The eval loop has four phases:

Phase 1 — golden set

Load 67 hand-labeled items. Each is a real news item paired with my judgment: clears the bar or doesn’t, and which criterion it best fits.

Phase 2 — measurement

Replay the scorer against every item using the production prompt and model. Compare each verdict to mine, then compute:

  • Precision — of items the scorer passed, how many actually should? Low precision = cluttered digest.
  • Recall — of items that should pass, how many did the scorer catch? Low recall = missed signals.
  • F1 — harmonic mean of both. Punishes you for being bad at either.
  • Criterion agreement — when we both say “clears,” do we agree why? Catches right-verdict-wrong-reason brittleness.
  • Confidence calibration — when the scorer says “high confidence,” is it actually right more often? Calibration failures are quiet and dangerous.

Phase 3 — judge

Verdict comparison tells you whether the scorer got it right. It doesn’t tell you whether the reasoning was defensible.

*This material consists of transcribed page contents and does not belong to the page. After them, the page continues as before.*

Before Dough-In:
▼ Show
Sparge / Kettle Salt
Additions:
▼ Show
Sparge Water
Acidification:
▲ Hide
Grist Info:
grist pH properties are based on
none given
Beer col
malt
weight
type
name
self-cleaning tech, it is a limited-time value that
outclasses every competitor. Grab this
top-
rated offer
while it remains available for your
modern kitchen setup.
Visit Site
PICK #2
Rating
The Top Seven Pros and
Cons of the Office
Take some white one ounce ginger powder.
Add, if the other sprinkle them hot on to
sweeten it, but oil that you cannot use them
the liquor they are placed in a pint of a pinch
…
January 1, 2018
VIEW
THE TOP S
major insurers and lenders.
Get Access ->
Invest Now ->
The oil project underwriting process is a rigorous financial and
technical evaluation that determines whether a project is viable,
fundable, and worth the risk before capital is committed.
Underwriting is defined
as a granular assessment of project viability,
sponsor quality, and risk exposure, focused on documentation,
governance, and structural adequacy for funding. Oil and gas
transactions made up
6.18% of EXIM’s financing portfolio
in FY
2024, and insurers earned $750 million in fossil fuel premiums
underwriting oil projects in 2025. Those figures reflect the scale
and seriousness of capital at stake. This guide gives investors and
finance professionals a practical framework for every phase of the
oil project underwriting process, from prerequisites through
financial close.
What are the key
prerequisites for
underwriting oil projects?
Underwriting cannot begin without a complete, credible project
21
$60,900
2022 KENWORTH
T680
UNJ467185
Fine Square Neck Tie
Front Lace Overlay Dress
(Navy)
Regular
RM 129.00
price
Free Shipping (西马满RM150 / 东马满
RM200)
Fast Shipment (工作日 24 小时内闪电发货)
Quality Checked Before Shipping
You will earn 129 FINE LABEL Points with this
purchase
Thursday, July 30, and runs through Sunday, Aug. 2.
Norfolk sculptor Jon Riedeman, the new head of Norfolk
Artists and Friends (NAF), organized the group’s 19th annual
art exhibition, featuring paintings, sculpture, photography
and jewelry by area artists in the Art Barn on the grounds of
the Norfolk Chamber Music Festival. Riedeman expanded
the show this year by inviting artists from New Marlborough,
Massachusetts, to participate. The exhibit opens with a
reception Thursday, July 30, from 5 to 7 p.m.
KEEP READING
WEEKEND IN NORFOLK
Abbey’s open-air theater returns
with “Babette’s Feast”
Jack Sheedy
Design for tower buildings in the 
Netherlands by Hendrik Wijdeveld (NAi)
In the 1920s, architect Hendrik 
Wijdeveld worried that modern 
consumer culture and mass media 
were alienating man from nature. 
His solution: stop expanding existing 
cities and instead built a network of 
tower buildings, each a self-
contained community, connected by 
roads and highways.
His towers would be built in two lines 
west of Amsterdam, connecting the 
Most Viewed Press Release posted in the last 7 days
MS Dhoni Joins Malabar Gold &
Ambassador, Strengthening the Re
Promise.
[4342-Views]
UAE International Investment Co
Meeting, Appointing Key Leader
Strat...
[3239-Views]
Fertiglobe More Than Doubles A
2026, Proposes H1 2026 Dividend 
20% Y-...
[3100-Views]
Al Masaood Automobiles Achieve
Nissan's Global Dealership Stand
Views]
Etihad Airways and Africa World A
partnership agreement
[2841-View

A second AI — Sonnet 4.6 — reads the scorer’s stated reason on each item and grades it on two axes. Is the reason specific (cites something from the source) or generic (would apply to anything)? Is it faithful (accurately describes the source) or hallucinated?

The judge itself needs calibration. It’s tested against a subset of hand-graded reasons — current agreement: 92.3%.

Phase 4 — regression gate

Everything wraps in a pytest suite that blocks deployment. The thresholds:

MetricMinimumWhy this number
F1≥ 0.75Below this, too many wrong verdicts either direction
Reason quality≥ 80%Specific and faithful, per the judge
Run-to-run consistency≥ 85%Scorer is non-deterministic; tolerance is calibrated
Judge “unknown” rate≤ 10%If the judge can’t tell, the eval isn’t measuring

If any threshold trips, the build fails. The change doesn’t ship.

Why this part matters

You could replace every component of niu-news — different model, different sources, different storage — and it would still work. The eval framework is the part that would break first if removed, even though you wouldn’t notice for weeks.

Without evals, every change is a guess. Tweak the prompt to fix one bad verdict, create three new ones. Upgrade the model, lose calibration. Add a criterion, watch precision quietly collapse. No way to tell — there’s no measurement. With evals, every change is a hypothesis you can test.

The golden set encodes my editorial judgment — nobody else’s labels would produce the right answers for me. Generic news-relevance scoring is a solved problem for advertisers. It’s a useless problem for me. The 67 labels bridge that gap, and the eval suite is the part of niu-news that’s most specifically, irreducibly mine.

The stack, annotated

LayerServiceWhat it doesFree tier?
RuntimeAWS Lambda + API GatewayRuns code on demand — no servers to manageYes (1M requests/mo)
ScheduleEventBridgeWakes Lambdas on cron (every 6h, daily 11 UTC)Yes
Item storeDynamoDBStores news items, scoring verdicts, daily digestsYes (25GB)
Source registryS3One sources.json file listing feeds and queriesYes (5GB)
ScorerClaude Haiku 4.5Reads each item, applies 4-criterion rubricPay-per-use (~$1/mo total)
Eval judgeClaude Sonnet 4.6Grades the scorer’s reasoning qualityPay-per-use
InterfaceMCP + RESTTwo doors in: AI tools use MCP, anything else uses RESTOpen protocol
AuthLambda AuthorizerResolves identity from JWT or x-api-keyIncluded with Lambda
ReliabilitySQS DLQCatches failed Lambda invocations for inspectionYes (1M requests/mo)

Six Lambdas, two tables, one bucket, one queue. The whole thing fits inside the free tier of most AWS services; the only line item that costs real money is Haiku, and it runs about a dollar a month.

Why build this yourself?

You could subscribe to a newsletter. There are good ones. But a newsletter encodes someone else’s editorial judgment, and the gap between their bar and mine is where the wasted hour lives.

niu-news works because the rubric is mine, the sources are mine, and the eval framework is something only I can build. A generic model would surface every Claude release. My rubric cares about which ones change a design decision.

The interesting part isn’t the Lambda or the DynamoDB schema. It’s the small, specific judgment encoded in code, and the measurement loop that keeps it honest.